A new escape room experience opened up in the next town over so I took my cousin and aunt there to try it out. I discovered an intensely self-assured and competitive side of my normally very reserved and withdrawn cousin. We were 99.5% done with the puzzle, and just failed the very last lock to open the door because of a frustrating triviality. C’est la vie. Everyone enjoyed themselves and turns out we make a pretty good team. Dinner was at a hibachi place with myself, my cousin, and friends. They all learned just how much sake I can take in one gulp as the chef squirted sake from across the room into my mouth and I learned that my brother has the best eye-mouth coordination I’ve ever seen. Those zucchini didn’t stand a chance. And then playing pool at my favorite pool hall. The Japanese food, the pool, I was grasping at what straws I had from my minimal interactions with my cousin back in the Philippines. With some degree of luck all these straws had held up over the test of time and were still interests so overall I’d say a successful and fun night. But the craziness didn’t happen until we got back home. I invited her to have drinks with my friends as we are wont to do on our Saturday nights and to my pleasant surprise she took up my offer. It started innocently enough. An Orange Blossom to begin with for everyone: gin, honey, orange juice. Simple. Sweet. A nice digestif, the acidity helps to cleanse the palate after our hibachi meal. Then we kick it up a bit. The strongly named Blood and Sand. Scotch, Maraschino liqueur, sweet vermouth, and orange juice (I like to work in themes). We’re talking, sharing stories, and then we decide to play some drinking games. Then the night gets blurry. There are a lot of games and a lot of shots. I take a good amount, and my cousin does too. She doesn’t like to lose, which fuels even more games, which she then loses. I see a whole new side of her. We are loud, excitable, laughing. I share stories about Las Vegas, the drunkest my friends and I have ever been. We go into the late late hours of the night, later than I’ve ever been up with my family, but a norm for my friends and I. For one night, I feel like there is an actual connection between my cousin and I. I don’t see a stranger or feel like one either. Definitely one for the books. And the wallet. One bottle of tequila, one of Canadian whiskey, and one of vodka down.

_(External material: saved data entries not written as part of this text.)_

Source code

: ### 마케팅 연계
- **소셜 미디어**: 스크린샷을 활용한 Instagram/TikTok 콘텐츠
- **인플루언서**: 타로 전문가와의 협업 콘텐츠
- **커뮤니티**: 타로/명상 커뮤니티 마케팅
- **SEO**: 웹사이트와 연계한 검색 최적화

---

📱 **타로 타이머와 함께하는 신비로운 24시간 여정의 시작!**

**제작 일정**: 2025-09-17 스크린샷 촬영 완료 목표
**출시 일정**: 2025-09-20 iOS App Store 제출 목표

Sunday is all about the power and the pleasure of domesticity. I take cousin #2, the older one who’s been here now for about a year already for her own school, grocery shopping to begin her culinary education. There is a beautiful circularity here. I started cooking when I was in middle school, learning to make a traditional Filipino breakfast of egg (itlog), sausage (longanisa), sweet cured pork (tocino), garlic rice (singangag), and shrimp chips (kropek, cutely named for the crackling popping sound it makes in the pan). Now here I am teaching my Filipina cousin to make a French omelet. We do the whole gambit. Grocery shopping. Going over how to choose fresh ingredients that are in season, what essentials to always have in a well-stocked pantry, even going through picking up some kitchen appliances and wares. Hopefully also sharing some knowledge and appreciation. See she and I are of different persuasions. For me, domesticity is freedom, strength, independence. Domesticity is living. She still sees it as an obstacle, a necessary evil in order to get on with her life. The point I’m trying to illustrate to her is that there is a great sense of joy and accomplishment to be had in being a domestic goddess. Hahah. I am visiting her in her apartment in the city this week to continue the culinary education. Next step: stir-fry and braising. It’s a six-floor walk up with no air-conditioning. Today it was 98 degrees. I’m going to be miserable. The things we do for family, eh?

I’ve never denied the importance of family. But I never missed the family I never knew. Now I have the chance to actually get to know some of my cousins. I’m grateful for that because it is a relationship I didn’t have before and that I can now grow. And if it weren’t for this blog, no one would know, and I would forget, and maybe I wouldn’t chase this experience as readily and enthusiastically as I do now.